My brothers and sisters in Christ, amid the beauty and splendor of this season it is easy to forget why Jesus Christ was born. Jesus Christ was not born so that we could decorate our homes with lights and trees; he was not born to give us permission to spend and consume. Jesus Christ was not born to make the righteous feel more righteous, or so that people of faith could take his name and use it as a weapon. Jesus Christ was not born to sanction our wars or our greed or our indifference to the needs of the world. No, Jesus Christ was not born for any of this. Jesus Christ was born to redeem the mother whose son’s kill each other out of envy and wrath. Jesus Christ was born to redeem a person so desperate they are willing to sacrifice their body for a chance at life. Jesus Christ was born to redeem those who have been forced into destructive behavior, either because of who they are or because of who the world thinks they are. Jesus Christ was born to save those who are the victims of evil schemes and plans, who are given no choice in their own destiny. Jesus Christ was born to save the fearful of what will happen to them for being who they are. Jesus Christ was born for the barren and the for the prideful, for the murderer, for the prostitute, for victims, for schemers and evil-doers, for virgin’s who are afraid, and men and women who are getting on in years. Jesus Christ was born for you and for me.

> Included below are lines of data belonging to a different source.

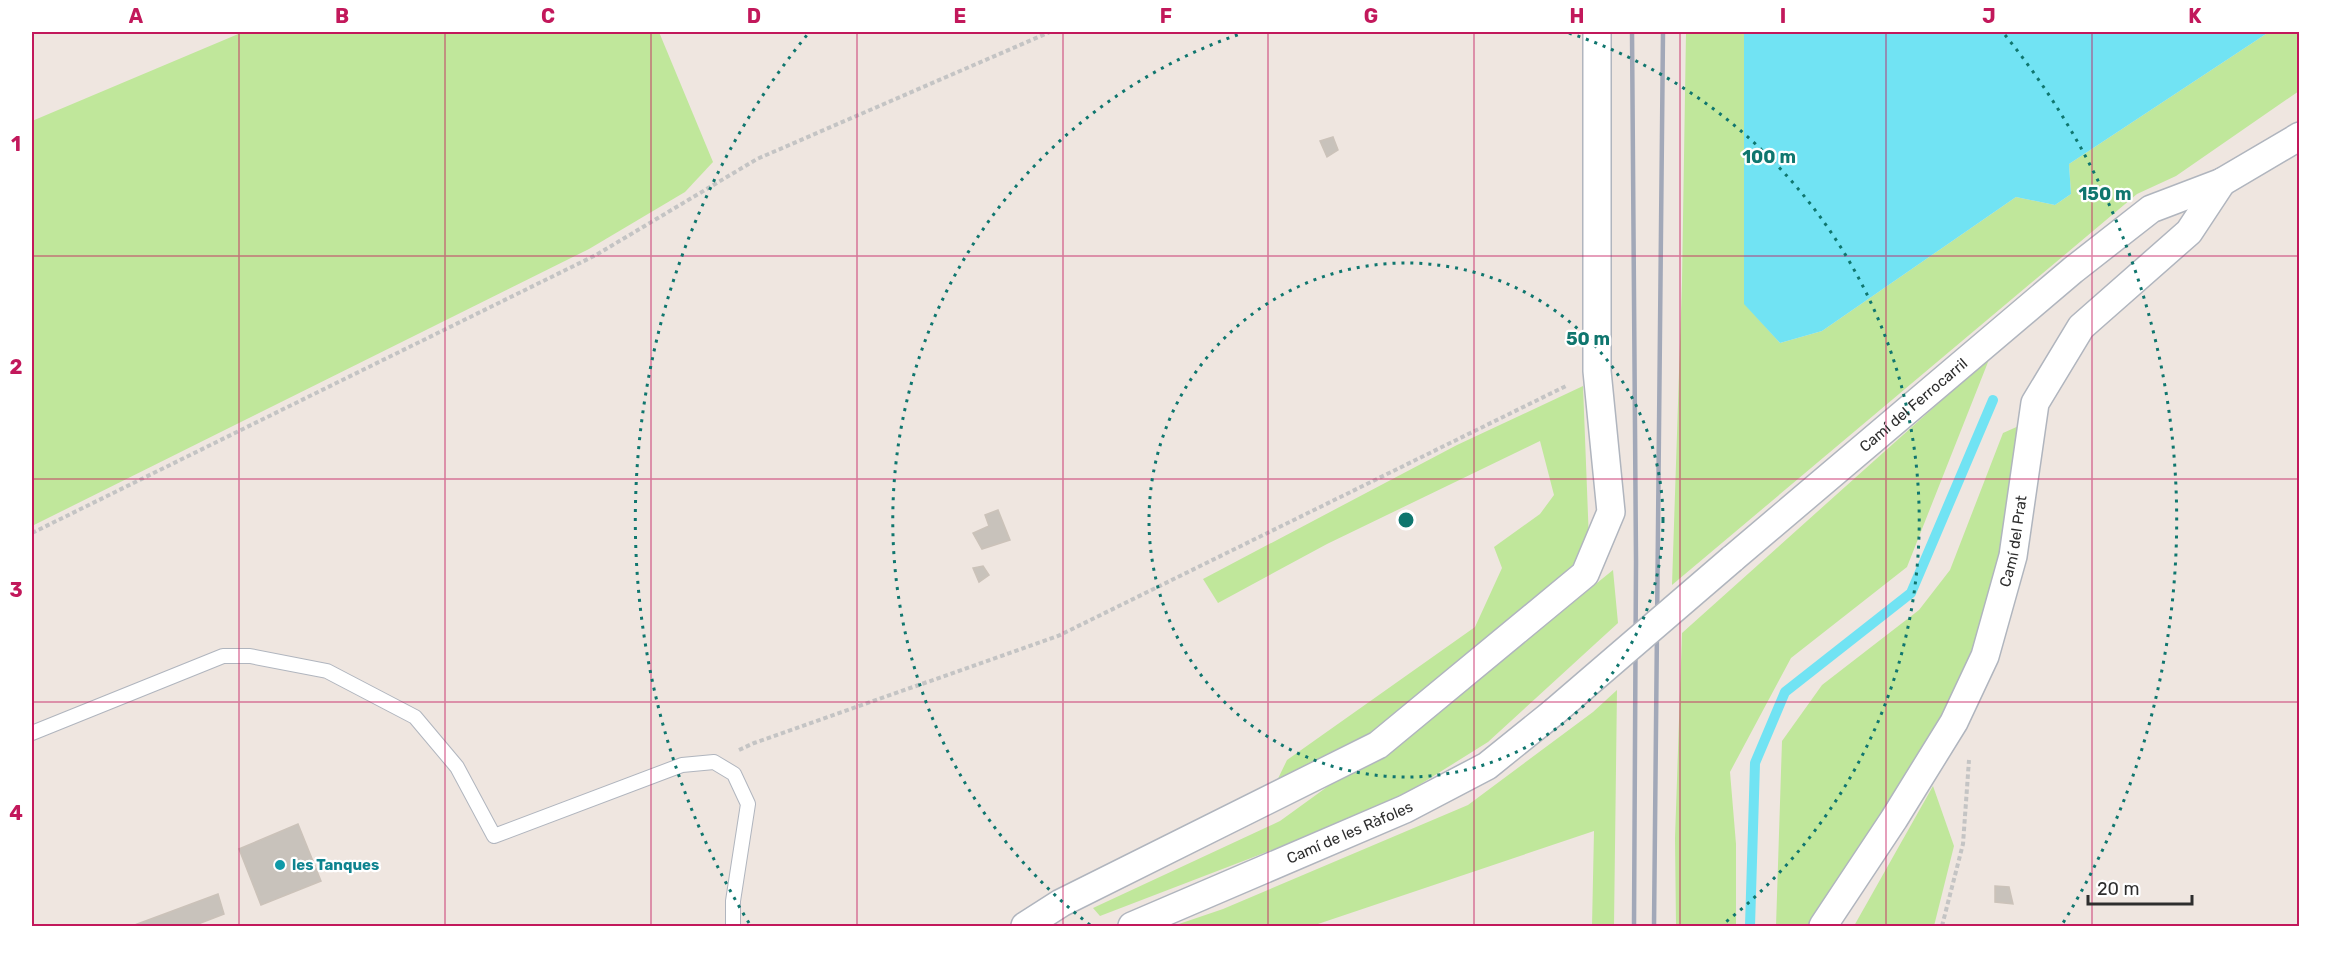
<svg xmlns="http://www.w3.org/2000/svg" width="2331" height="958" font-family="Rubik,sans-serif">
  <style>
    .green { fill: #c0e79b }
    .water { fill: #71e3f3 }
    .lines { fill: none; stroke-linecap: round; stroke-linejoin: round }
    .stream { stroke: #71e3f3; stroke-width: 10 }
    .building { fill: #c8c2bb; stroke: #cbc2b9; stroke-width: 1.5 }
    .lane-casing { stroke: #b0b5be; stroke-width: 16 }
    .street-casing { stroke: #b0b5be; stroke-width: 30 }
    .path { stroke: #c4c4c4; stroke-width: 4; stroke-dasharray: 4.5 3; stroke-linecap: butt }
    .lane { stroke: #fff; stroke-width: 14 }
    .street { stroke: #fff; stroke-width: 27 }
    .rail { stroke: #a2a8b8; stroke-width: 4.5 }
    .street-bridge-casing { stroke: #b0b5be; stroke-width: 30; stroke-linecap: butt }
    .street-bridge { stroke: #fff; stroke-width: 27 }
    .grid { fill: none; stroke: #c2185b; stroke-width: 1.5; stroke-opacity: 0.55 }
    .ring { fill: none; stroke: #0f766e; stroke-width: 3; stroke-dasharray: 3 6 }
    .culture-dot { fill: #0f9aa8; stroke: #fff; stroke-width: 2 }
    .labels { text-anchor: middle; stroke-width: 4.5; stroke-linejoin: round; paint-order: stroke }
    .street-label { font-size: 15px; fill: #2e2e2e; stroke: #fff }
    .culture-label { font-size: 15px; font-weight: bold; fill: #0d838f; stroke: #fff; text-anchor: start }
    .centre { fill: #0f766e; stroke: #fff; stroke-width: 3 }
    .ring-label { font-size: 18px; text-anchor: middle; font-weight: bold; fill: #0f766e; stroke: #fff; stroke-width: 4.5; stroke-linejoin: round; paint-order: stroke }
    .neatline { fill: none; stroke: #c2185b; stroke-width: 2 }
    .grid-label { font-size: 20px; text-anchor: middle; font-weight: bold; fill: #c2185b }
  </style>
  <rect width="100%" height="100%" fill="#efe6e0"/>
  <g class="green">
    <path d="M243,32h416l54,130 -28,30 -96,57 -557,277v-405z"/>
    <path d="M1686,32h58v271l36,40 42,-12 194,-134 39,8 16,-11 -2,-30 200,-132h30v59l-123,85 -39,18 -465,391 10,-303z"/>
    <path d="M1990,357l-83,210 -116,91 -61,114 6,72v82h-60l-1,-88 7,-205z"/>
    <path d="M1583,386l6,155 -17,25 -138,123 -75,57 -88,47 16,-33 188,-133 27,-59 -8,-21 46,-33 14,-19 -14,-54 -213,103 -109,59 -15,-24 254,-134z"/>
    <path d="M2021,425l-27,162 -42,120 -135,219h-41l6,-185 40,-56 97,-75 31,-40 53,-137z"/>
    <path d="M1613,570l5,53 -130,119 -104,65 -284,109 -7,-8 187,-87 221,-160z"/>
    <path d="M1617,690l-3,236h-22l2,-95 -282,95h-139l50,-17 245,-104 125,-93z"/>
    <path d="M1933,786l21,60 -20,80h-80z"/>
  </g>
  <path class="water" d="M1744,32h525l-200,132 2,30 -16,11 -39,-8 -194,134 -42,12 -36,-39z"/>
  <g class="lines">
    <path class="stream" d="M1750,926l5,-163 30,-71 126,-99 82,-193"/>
  </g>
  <g class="building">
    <path d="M1333,137l5,13 -11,7 -7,-16z"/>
    <path d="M998,510l12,30 -28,9 -9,-16 16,-7 -4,-11z"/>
    <path d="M983,566l6,9 -10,7 -6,-14z"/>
    <path d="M298,824l23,57 -60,24 -22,-56z"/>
    <path d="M1995,886l14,1 4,17 -18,-2z"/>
    <path d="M218,894l6,20 -31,12h-61z"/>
  </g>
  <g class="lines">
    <defs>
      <path id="lane" d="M32,733l191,-77h27l77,15 88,46 42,50 37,69 188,-71 32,-3 20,12 14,30 -15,97v25"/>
      <g id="street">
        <path id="s1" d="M1732,559l341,-289 78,-61 71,-27 78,-46"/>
        <path d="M1025,926l36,-23 317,-158 207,-171 26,-62 -14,-141v-339"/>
        <path id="s2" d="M1132,926l273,-117 82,-43 67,-54"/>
        <path id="s3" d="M1823,926l71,-107 60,-97 31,-66 28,-100 22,-153 46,-76 108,-95 33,-50"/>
      </g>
    </defs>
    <use href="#lane" class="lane-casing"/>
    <use href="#street" class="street-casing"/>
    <g class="path">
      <path d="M32,533l564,-278 161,-96 293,-127"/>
      <path d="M739,750l15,-7 304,-107 510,-251"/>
      <path d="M1942,926l21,-82 6,-84"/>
    </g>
    <use href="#lane" class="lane"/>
    <use href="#street" class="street"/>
    <g class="rail">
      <path d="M1632,32l4,529 -2,365"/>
      <path d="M1654,926l9,-894"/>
    </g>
    <defs>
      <path id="street-bridge" d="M1554,712l178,-153"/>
    </defs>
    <use href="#street-bridge" class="street-bridge-casing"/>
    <use href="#street-bridge" class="street-bridge"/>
  </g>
  <path class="grid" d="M239,32v894M445,32v894M651,32v894M857,32v894M1063,32v894M1268,32v894M1474,32v894M1680,32v894M1886,32v894M2092,32v894M32,256h2268M32,479h2268M32,702h2268"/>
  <g class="ring">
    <circle cx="1406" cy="520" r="257"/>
    <path d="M1090 925A514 514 0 0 1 1243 33M1569 33A514 514 0 0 1 1722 925"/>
    <path d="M749 923A771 771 0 0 1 807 35M2005 35A771 771 0 0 1 2063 923"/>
  </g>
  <circle class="culture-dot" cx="280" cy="865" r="6"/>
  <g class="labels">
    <g class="street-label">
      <text dy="5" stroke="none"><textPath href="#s1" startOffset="238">Camí del Ferrocarril</textPath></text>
      <text dy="5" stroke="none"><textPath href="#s3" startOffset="434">Camí del Prat</textPath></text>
      <text dy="5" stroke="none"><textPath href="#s2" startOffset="237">Camí de les Ràfoles</textPath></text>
    </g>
    <g class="culture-label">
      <text x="292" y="870">les Tanques</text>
    </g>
  </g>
  <circle cx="1406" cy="520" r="9" class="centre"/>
  <g class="ring-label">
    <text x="1769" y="163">100 m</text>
    <text x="2105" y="200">150 m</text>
    <text x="1588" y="345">50 m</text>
  </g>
  <rect width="2331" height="958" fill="none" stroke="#ffffff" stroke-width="66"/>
  <path d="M2088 895v9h104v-9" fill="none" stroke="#2e2e2e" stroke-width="3"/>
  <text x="2097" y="895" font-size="18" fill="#2e2e2e" stroke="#ffffff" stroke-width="4.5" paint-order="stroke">20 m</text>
  <rect x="33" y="33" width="2265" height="892" class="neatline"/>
  <g class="grid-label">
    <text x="136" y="23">A</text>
    <text x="342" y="23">B</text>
    <text x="548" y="23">C</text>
    <text x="754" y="23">D</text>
    <text x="960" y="23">E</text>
    <text x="1166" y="23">F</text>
    <text x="1371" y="23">G</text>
    <text x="1577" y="23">H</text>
    <text x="1783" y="23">I</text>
    <text x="1989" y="23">J</text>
    <text x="2195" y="23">K</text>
    <text x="16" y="151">1</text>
    <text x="16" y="374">2</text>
    <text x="16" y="597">3</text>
    <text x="16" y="820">4</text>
  </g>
</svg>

That is the good news of the gospel today: Christ was born for you and for me. And if God could bring Jesus Christ into the world through people like Adam and Eve, Rahab and Ruth, Mary, Zechariah, and Elizabeth, God will work wonders for us, too. Christ was born to redeem and save us from our violence, and he will. Christ was born to redeem and save us from our evil plans, from our fear, and from our closed minds and hearts, and he will. Christ was born for this. God, our hope, has answered, and will bring something out of our everyday nothing. It might not be how we would expect, or even how we would want. But God will and it begins with a child. To us a child has been born. A son has been given. Authority rests upon his shoulders, and he his named Wonderful Counselor, Mighty God, Everlasting Father, the Prince of Peace. He will establish and uphold a kingdom of justice and righteousness, and there will be no end to peace. There is a place in this kingdom for you and for me and for everything in creation.
On this fourth Sunday of Advent, Bethlehem is so close. The stable lamp is lit and the manger awaits our Savior. Have hope and have faith. For look, the virgin shall conceive and bear a son, and they shall name him Emmanuel, God with us. God is with us! Amen.